Importantly, banks need to have forensic audit done to ascertain the end use of funds and deny, in case of diversion, any resolution other than liquidation unless corporate debtor brings the money back into the system. For diversion of funds, it is imperative that criminal action be initiated and cases of wilful defaults can, therefore, be entrusted to the SFIO to investigate. Wilful default be made a crime as is the law in other countries. An interesting development recently reported is regarding ABG Shipyard having allegedly siphoned `794 crore to its other group companies, including Western India Shipyard, PFS Shipping India and ABG Resources. Strangely, the EOW intended to close the investigation, citing the “civil dispute” nature of the case. But the bank approached the 71st Metropolitan Magistrate’s Court, Bandra, Mumbai, and sought the registration of an FIR against ABG Shipyard, which is now going through insolvency proceedings at the Mumbai National Company Law Tribunal. “The company management may be arrested once court papers reach the police station,” said Parvez Memon, senior partner at a legal firm.

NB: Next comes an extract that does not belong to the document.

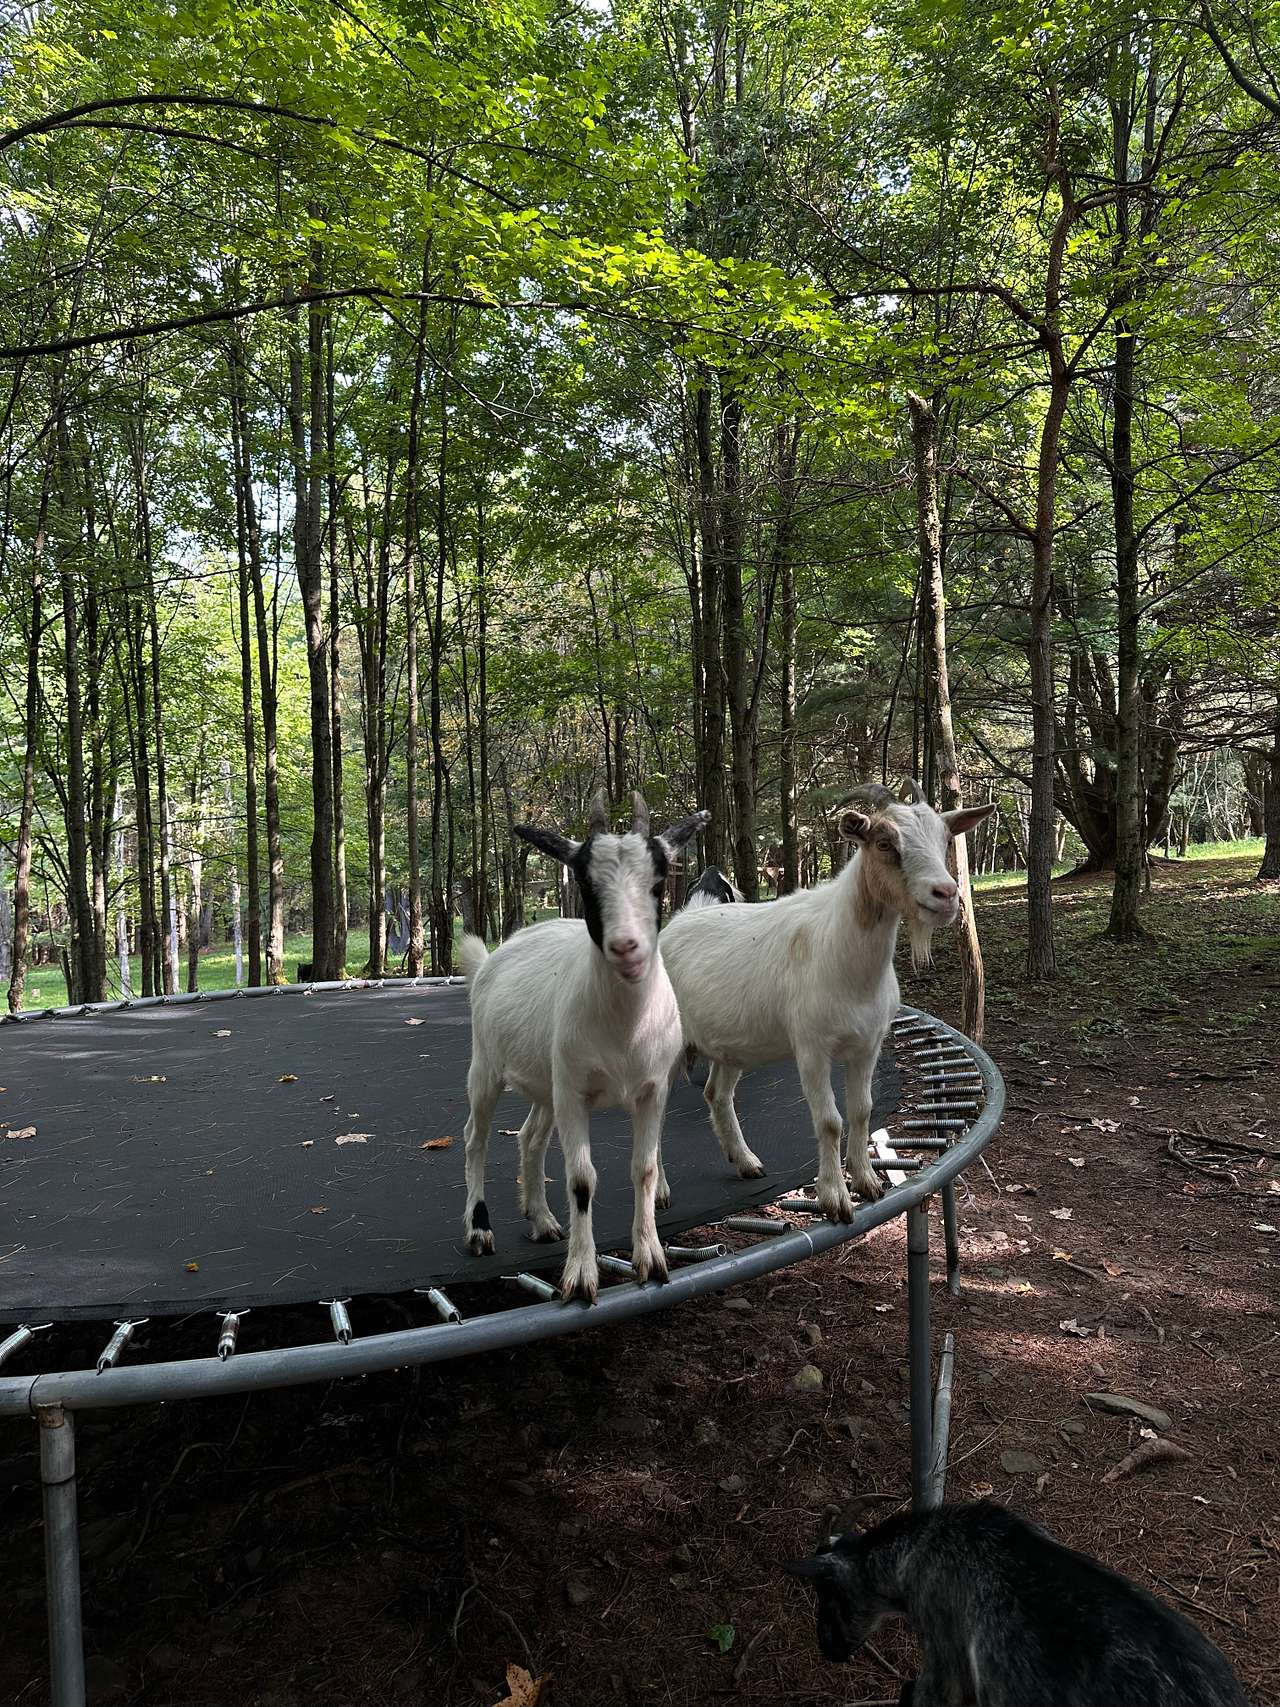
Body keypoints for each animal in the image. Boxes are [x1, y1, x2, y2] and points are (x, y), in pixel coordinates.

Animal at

That’s exactly the way of tackling errant borrowers. Banks should show courage and determination in doing so. How many big corporates have been spared the misery and adverse consequences of such a declaration is anybody’s guess. The impact of declaring KFA and Vijay Mallya as wilful defaulters is there for everyone to see and this author was the first to declare him so. In the case of a corporate that may be going through insolvency, it is just possible that company may propose a resolution plan in cahoots with another financial services firm in India or abroad to buy back the assets at a huge discount after having diverted humongous amounts of bank loan. They would, in a legitimate way, get a discharge from the liability through NCLT, unless, of course, banks invoke personal guarantee (if they have obtained one) to recover the loss. Guarantors too may get discharged. Banks need to be wary of such attempts of the borrowers, big or small, to safeguard against misuse of the process of law, which otherwise is a remarkable piece of legislation for recovery after the SARFAESI Act as far as banks and financial institutions are concerned.